KILLEEN, Texas — Several parents got a letter from Killeen ISD last week stating a math teacher worked in the classroom for more than 30 days without an “appropriate state teaching certificate or permit.”
The district is required to notify parents by state law.
It’s a situation that second-year health science teacher Hana Hendrix experienced last year.
“I came in on an intern certificate. It wasn’t a standard certificate. I wasn’t a certified teacher, honestly, I received my standard certificate 3 or 4 days ago,” said Hendrix.
Before teaching, Hendrix earned a bachelor’s degree in kinesiology and worked 7 years as a healthcare professional.
She also did several hours of courses to meet teaching certifications during her first year.
“Everything is done online. Even our classroom observations are done online. We have to do all of that then they stick us in the classroom,” said Hendrix.
KISD spokesperson Taina Maya said they cannot talk about the math teacher’s background or personal information.
She said they have several teachers that are uncertified, some are new.
“The reality is we are still short 170 certified classroom teachers across the district. We’re getting really creative how we recruit and retain teachers,” said Maya.
Maya said the majority were originally certified and need to renew.
“Some of them fall in the wrong time slot. Someone certification was carried over to COVID there’s an odd window of time they had to retest and they weren’t able to get something scheduled in that time. These are where a lot of our notices come and play,” said Maya.
KISD officials say uncertified teachers are still allowed to teach but are changed to full-time substitutes rather than full-time teachers.
The statute defines “inappropriately certified or uncertified teacher” as an individual serving on an emergency permit or one who does not hold any certificate or permit.

- _SOURCE INFORMATION_:

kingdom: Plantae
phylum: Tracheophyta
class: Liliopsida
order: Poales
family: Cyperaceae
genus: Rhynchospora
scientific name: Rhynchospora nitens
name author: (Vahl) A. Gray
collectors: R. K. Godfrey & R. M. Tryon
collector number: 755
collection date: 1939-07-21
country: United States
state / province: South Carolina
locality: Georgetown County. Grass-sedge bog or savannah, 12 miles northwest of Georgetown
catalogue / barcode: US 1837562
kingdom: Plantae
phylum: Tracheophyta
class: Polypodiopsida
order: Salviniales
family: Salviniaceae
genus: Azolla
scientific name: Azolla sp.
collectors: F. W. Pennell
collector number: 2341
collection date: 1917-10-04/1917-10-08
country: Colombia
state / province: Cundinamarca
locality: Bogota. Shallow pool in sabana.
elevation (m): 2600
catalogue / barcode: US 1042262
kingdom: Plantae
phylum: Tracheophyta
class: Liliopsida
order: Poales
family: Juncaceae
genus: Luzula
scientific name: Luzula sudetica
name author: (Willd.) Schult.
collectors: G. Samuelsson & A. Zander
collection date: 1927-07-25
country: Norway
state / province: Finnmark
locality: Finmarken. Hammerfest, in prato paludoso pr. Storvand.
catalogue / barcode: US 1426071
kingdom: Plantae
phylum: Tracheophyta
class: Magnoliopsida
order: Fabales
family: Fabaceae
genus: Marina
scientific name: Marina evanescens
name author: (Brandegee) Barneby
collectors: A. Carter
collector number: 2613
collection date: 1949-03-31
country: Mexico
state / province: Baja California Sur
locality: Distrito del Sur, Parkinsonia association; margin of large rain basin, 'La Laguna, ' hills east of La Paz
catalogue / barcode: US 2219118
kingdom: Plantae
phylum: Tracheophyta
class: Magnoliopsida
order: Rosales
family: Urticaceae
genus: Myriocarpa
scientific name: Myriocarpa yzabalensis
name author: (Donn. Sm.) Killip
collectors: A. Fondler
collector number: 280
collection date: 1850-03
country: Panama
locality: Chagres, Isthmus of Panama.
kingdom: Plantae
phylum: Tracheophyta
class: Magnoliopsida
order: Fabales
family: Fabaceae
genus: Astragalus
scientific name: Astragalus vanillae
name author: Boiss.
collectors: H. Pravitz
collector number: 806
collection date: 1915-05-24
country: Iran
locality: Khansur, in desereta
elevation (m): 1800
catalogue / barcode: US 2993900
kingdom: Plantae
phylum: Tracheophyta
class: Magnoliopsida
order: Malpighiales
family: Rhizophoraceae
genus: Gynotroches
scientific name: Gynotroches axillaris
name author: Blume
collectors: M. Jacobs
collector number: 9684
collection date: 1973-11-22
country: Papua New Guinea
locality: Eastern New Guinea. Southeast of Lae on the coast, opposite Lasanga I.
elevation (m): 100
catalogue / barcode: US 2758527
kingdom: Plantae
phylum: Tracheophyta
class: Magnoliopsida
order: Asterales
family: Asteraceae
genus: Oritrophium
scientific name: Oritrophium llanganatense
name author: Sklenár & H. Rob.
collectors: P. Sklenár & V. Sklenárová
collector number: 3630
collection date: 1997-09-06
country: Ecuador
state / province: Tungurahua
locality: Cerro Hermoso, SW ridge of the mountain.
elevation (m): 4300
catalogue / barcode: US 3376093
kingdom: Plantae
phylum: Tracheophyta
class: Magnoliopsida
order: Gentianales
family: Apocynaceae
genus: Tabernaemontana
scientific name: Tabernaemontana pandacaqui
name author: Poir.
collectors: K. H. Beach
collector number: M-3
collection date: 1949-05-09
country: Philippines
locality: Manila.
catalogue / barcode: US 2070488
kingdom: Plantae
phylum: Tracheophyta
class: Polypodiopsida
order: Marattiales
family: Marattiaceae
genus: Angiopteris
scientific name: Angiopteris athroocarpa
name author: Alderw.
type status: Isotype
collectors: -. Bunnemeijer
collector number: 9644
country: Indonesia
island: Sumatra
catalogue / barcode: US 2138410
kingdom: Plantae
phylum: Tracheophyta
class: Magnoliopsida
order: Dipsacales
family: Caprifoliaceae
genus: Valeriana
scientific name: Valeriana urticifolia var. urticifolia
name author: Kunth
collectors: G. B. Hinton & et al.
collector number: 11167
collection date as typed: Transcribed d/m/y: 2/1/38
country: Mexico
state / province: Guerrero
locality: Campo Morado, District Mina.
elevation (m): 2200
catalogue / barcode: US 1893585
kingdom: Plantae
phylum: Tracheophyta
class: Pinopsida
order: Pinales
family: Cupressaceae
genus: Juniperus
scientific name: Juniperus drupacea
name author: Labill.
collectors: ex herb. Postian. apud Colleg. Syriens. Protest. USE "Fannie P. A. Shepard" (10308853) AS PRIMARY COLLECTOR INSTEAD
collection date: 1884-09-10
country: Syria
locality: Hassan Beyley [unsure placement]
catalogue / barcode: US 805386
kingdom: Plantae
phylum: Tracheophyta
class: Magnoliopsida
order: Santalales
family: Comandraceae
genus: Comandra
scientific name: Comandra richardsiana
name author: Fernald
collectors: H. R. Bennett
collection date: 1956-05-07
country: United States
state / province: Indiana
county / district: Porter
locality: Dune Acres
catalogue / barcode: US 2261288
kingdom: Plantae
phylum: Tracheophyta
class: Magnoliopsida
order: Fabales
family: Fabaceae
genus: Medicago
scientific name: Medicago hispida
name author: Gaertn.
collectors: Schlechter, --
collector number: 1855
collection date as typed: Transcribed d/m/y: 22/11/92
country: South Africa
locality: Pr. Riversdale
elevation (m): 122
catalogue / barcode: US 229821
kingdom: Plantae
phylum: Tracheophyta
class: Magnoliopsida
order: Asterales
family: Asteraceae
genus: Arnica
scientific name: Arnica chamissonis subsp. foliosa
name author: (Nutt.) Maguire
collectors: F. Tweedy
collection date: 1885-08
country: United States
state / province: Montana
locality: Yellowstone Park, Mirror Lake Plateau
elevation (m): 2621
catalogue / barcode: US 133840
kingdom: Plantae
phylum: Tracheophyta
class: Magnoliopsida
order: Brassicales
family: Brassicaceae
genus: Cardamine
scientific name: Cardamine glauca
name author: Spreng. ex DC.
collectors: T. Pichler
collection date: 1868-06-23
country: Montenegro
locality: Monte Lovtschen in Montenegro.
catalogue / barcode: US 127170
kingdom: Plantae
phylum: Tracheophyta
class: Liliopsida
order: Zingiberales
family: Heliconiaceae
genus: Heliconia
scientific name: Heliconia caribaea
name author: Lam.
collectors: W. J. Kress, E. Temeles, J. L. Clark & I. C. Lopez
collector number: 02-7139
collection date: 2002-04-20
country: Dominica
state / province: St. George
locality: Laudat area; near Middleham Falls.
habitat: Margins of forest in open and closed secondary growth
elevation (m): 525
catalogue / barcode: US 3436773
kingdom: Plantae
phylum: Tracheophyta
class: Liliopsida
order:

- _TASKS FOR THIS EXERCISE_:
- A) According to the Killeen ISD article, how many certified classroom teachers is the district still short?
- B) Copy everything in the Killeen ISD article from "It’s a situation" down to "or personal information.", word for word.

- _ANSWERS FOR THE EXERCISE_:
- A) 170 certified classroom teachers across the district.

- B)
It’s a situation that second-year health science teacher Hana Hendrix experienced last year.
“I came in on an intern certificate. It wasn’t a standard certificate. I wasn’t a certified teacher, honestly, I received my standard certificate 3 or 4 days ago,” said Hendrix.
Before teaching, Hendrix earned a bachelor’s degree in kinesiology and worked 7 years as a healthcare professional.
She also did several hours of courses to meet teaching certifications during her first year.
“Everything is done online. Even our classroom observations are done online. We have to do all of that then they stick us in the classroom,” said Hendrix.
KISD spokesperson Taina Maya said they cannot talk about the math teacher’s background or personal information.